“I hate you! You’re not my friend anymore!”
I can vividly recall yelling such words to numerous childhood friends over the years. It’s what kids do. You’re best friends one week, then the next you’re sworn enemies. One minute you’re sharing lollipops; then the next you’re pulling each other’s hair out.
I met one friend at a “Pioneer Girl” meeting once when I was around four years old. The both of us secretly agreed to become best friends right on the spot – “Hi, my name is Bridget. Do you want to be my best friend?” – “Okay! My name is Katie! Let’s be best friends!” A few weeks later, we couldn’t stand each other.
It’s not that little kids have terribly calloused, mean hearts. It’s just that when you’re little, going through a dozen or so friendships every month is easy – you simply use each other for however long the fun lasts. And then, when the other guy starts getting on your nerves – well, there’s plenty of other kids to pick from, so why bother sticking it out with this piece of mold?
We laugh at such childish attitudes, and yet, how many of us still harbor this same kind of mindset even when we’ve grown? Of course, we probably (and hopefully!) don’t act the same way as children, but in all honesty, many of us still do foster that same kind of mentality. How many of us see friendship as something to use for our own benefit and enjoyment, rather than as a means to benefit others and make others happy? How many of us have dropped good friendships over the years simply because we no longer enjoyed the other person’s company?
I’ve come to realize that, for the most part, I have viewed friendship in this way – as something to primarily benefit me and make me happy. I am annoyed when I feel as if I’m being ignored. Irritated when a friend refuses to listen to my advice. Hurt when he or she would rather do something else instead of hanging out with me. It’s a philosophy that says, “I am in this relationship for my benefit, and I want you to make me feel special.” Perhaps I never think this outright, but in application, I far too often do.
How many people out there have viewed friendship as a means to benefit themselves?

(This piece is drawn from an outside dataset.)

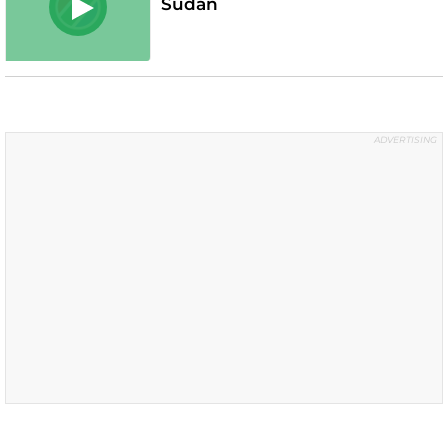
Sudan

I can’t imagine I am the only one. It is a simple testimony to human nature, the selfish tendency to place ourselves before others and before God. It is this tendency that has completely twisted the meaning of friendship and turned it into a self-serving, self-loving concept.
You see, friendship should not primarily be something we benefit from; instead, it should be an opportunity for us to benefit others by drawing them closer to God.
Jesus is called a “friend” of sinners. If Jesus were a friend of sinners according to the self-serving definition, do you think he would have stripped himself of power and glory and born the punishment for our sins so that we might have a relationship with God? What did we ever do for him? He befriended us and loved us long before we ever even knew his name. That’s not exactly what I would call a beneficial relationship on his part. And yet he did it anyway, at great cost to himself, so that we might know God. It’s perfectly selfless, and perfectly loving, and perfectly amazing.
Christ died so that I might know God. So that I, a perfectly undeserving, utterly sinful human being who took no interest in Christ whatsoever, could share in Christ’s glory and actually know God Almighty on a personal level. Christ’s friendship with me has given me the ultimate relationship with God. It’s amazing. The only thing I can conclude from such an astounding fact is that my own earthly friendships should try to emulate in some small way this kind of love. In other words, like Christ, the ultimate goal of my friendships should be to strengthen the other person’s relationship with God, the only friendship that will ever bring lasting joy. It’s a simple thing to recognize, yet more often than not I find myself failing to apply this to real life.
But when you think about it, this is the only way we can become true friends, not by having a good time and enjoying each other’s company, but by building each other up and drawing one another closer to Him. Christ’s friendship with us has given us the ultimate relationship with God. Therefore it only makes sense that the primary purpose of all other relationships should be to strengthen this ultimate relationship with Him.
It all boils down to our worldview. If we recognize that God is ultimately the only being in existence who can make things matter, then we will naturally seek to place Him at the center of all our relationships. And if we place Him at the center of all our relationships, then it will only be natural for us to draw one another closer to Him. And furthermore (stay with me now!), if we are primarily focused on drawing one another closer to Him, then we won’t be busy sulking over bruised egos and damaged self-esteem when we are ignored, or forgotten, or taken advantage of. Instead, we will use these moments as opportunities to imitate Christ’s own love toward us.
But just how many of us are this kind of friend?